Desafío: lograr más democracia

Ambos bloques son ahora víctimas y presas de sus oscuros pasados. Nunca parecen haber aprendido que esconder la basura debajo de la alfombra era un mal e hipócrita proceder que les estallaría en sus rostros

El año 2019 marcó un cambio sustancial en la política salvadoreña que se creyó que nunca iba a llegar. Desde el final del conflicto armado, las facciones tradicionales de derecha e izquierda (representados en ARENA y sus aliados PCN y PDC, así como el FMLN), sufrieron una estrepitante derrota en las urnas (en las llamadas intermedias: de alcaldes y diputados, y en las presidenciales).

El poder establecido en más de 30 años fue, no estremecido, sino derrumbado. La mayor parte de ese golpe lo sufre en un principio el FMLN, que decía representar los intereses populares, pero las causas de su fracaso tienen que ver más con vicios que siempre tuvo la derecha, que a una mala estrategia o administración izquierdista. 

El FMLN continúa, pese a los cambios que ha tenido, sin hacerse la autocrítica que necesita para reconocer que gran parte de lo que fue su liderazgo en 10 años de gobierno, cometieron presuntos desmanes y se les acusa de graves delitos. Todo ello ha hecho mella en el alma, en la ética y en la moral de sus bases históricas y de la base social que se sacrificó en los años del conflicto armado.

No se puede entender la inmensa victoria de Bukele en las urnas si las bases del FMLN no hubieran abandonado a su liderazgo y votaran por el nuevo poder emergente.  Esto lo tiene que saber el que ha llegado a la cúspide y tienen que reconocerlo los perdedores, porque no el lo mismo el “FMLN” que la cúpula del “FMLN”.

En ARENA el pantano que tiene bajo sus pies no es menos dramático. “A cada paso se hunde el lodo”, como dice un verso de un poema de Silvio Rodríguez, pero a diferencia del FMLN, en ARENA hay una disidencia  interna que puja (aunque quizás no lo logre), por el nacimiento o recuperación del origen arenero… Aunque es algo que no volverá.

Ambos bloques son ahora víctimas y presas de sus oscuros pasados. Nunca parece haber aprendido que esconder la basura debajo de la alfombra era un mal e hipócrita proceder que les estallaría en sus rostros, como es el caso de la sostenida impunidad histórica. 
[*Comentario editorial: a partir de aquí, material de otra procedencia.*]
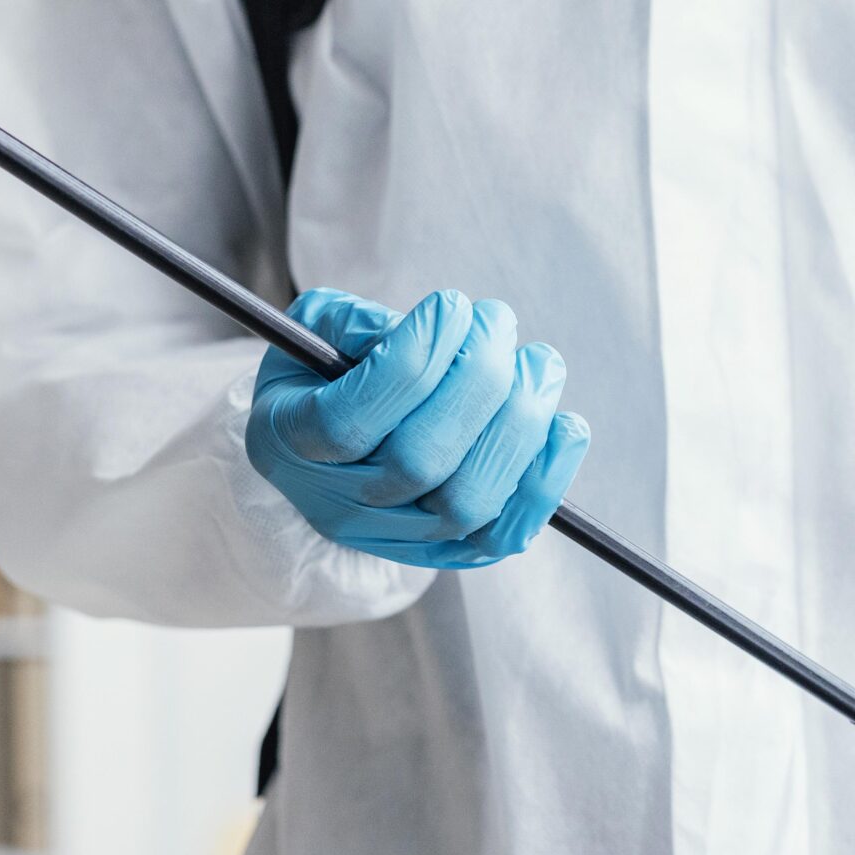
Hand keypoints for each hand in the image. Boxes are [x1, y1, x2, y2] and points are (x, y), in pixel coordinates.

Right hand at [247, 288, 589, 569]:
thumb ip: (352, 322)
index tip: (450, 304)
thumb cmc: (325, 375)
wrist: (331, 452)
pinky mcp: (451, 550)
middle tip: (497, 322)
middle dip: (476, 380)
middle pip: (419, 462)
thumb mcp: (314, 330)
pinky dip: (546, 479)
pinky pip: (506, 533)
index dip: (413, 359)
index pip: (350, 420)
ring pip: (469, 500)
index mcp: (291, 442)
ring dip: (519, 423)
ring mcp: (397, 536)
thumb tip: (415, 331)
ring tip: (536, 364)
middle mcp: (339, 502)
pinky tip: (563, 426)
El 2020 puja y puja por verdaderos cambios. El nuevo liderazgo tiene como desafío principal el procurarle a El Salvador cada vez una mejor dotada democracia. Si hay una verdadera y real democracia nuestros males los vamos a resolver en mejores condiciones y con la participación fuerte de todos los sectores sociales. Y eso es el desafío del porvenir próximo.